The Aussie credit card market has seen a lot of growth over the last three years. The major banks have been aggressive in attracting users to aussie cards. This has been achieved to a large extent by rewards schemes whose variety and creativity find no equals in other countries.
Growth in the market
Nowhere is the phenomenal growth more apparent than in the number of Australian cards.
Figures from the Reserve Bank of Australia (RBA) show that at the end of 2005, there were 12.47 million card accounts were held in Australia, however, by the end of October 2008 (the latest month for which figures available at the time of writing), this number had grown to 14.27 million. This is an increase of 14.4% in nearly three years.
The growth in total debt incurred through aussie cards is even more striking. In December 2005, total card debt stood at $34.23 billion (or an average of $2,744 debt per card). By October 2008, total debt had ballooned to a staggering $44.73 billion an average of $3,135 debt per card. Total debt grew by nearly 31%, whilst the average debt per card increased by 14.2% during the three-year period.

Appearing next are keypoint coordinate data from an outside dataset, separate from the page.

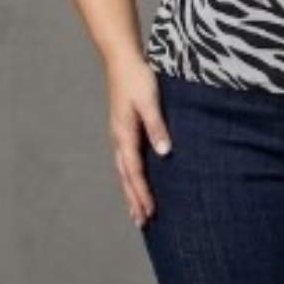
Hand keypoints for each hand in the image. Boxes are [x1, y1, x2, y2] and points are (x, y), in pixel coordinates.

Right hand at [107, 57, 171, 226]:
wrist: (122, 60)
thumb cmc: (137, 78)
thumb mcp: (150, 101)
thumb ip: (157, 127)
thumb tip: (164, 153)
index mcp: (124, 134)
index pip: (134, 172)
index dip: (142, 193)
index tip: (150, 212)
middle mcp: (119, 139)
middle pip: (126, 178)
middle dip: (134, 201)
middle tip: (142, 223)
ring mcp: (119, 136)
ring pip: (124, 172)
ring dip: (131, 193)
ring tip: (137, 213)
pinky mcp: (123, 131)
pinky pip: (126, 161)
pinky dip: (130, 178)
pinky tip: (136, 184)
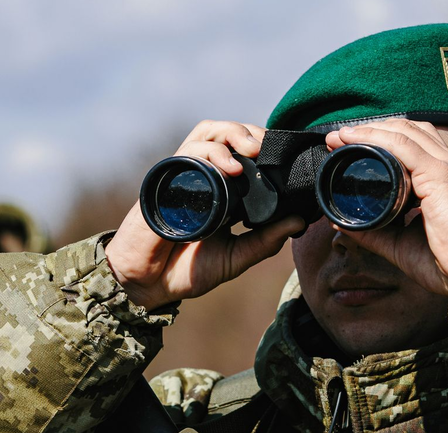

Credit issuers have also made more credit available. The average credit limit per card account was $7,361 in December 2005 and this has risen almost 17% to $8,588 as of October 2008. During the 10-month period from year-end 2007 to October 2008 alone, average credit limit has risen 4.5%.
Major market players
There has also been a sea change in the popularity of certain types of cards. Australia’s first major credit card brand, Bankcard, was launched in 1974 but it never recovered from the onslaught of Visa and MasterCard and folded up in 2006.
Visa has been the dominant credit card brand in Australia. But market trends in the last two years have shifted and many Australians now believe the best credit cards are those with low-interest rate features and/or offer rewards programs, and the market leader is facing stiff competition.
The grwoth of the low interest rate card market has also benefitied rival Mastercard. In addition, consumer sentiment appears to favour American Express as having the best credit card rewards program. To counter the competition, Visa has aggressively promoted prepaid credit cards and schemed debit cards.
In a recent interview, the Prime Minister expressed astonishment at the diversity of products around five to six hundred different cards are on offer. The more important thing is the variation on interest rates from as low as 8 per cent to as high as 28 per cent.
The spread of rates are, in the Prime Minister’s words, “extraordinary” and should be examined. While home loans have seen rates slashed as a result of the recent wave of RBA rate cuts, interest rates for purchases or cash advances on credit cards have failed to keep up with the cuts as banks seek to keep profits high. Retail associations have called on the banks to pass on more of the rate cuts to cardholders to help stimulate the economy and retail sector.
As an Australian consumer then it’s important to know that there is a huge range of chouce available. The take-home message at this time is that it is extremely important to shop around for the best credit card offers.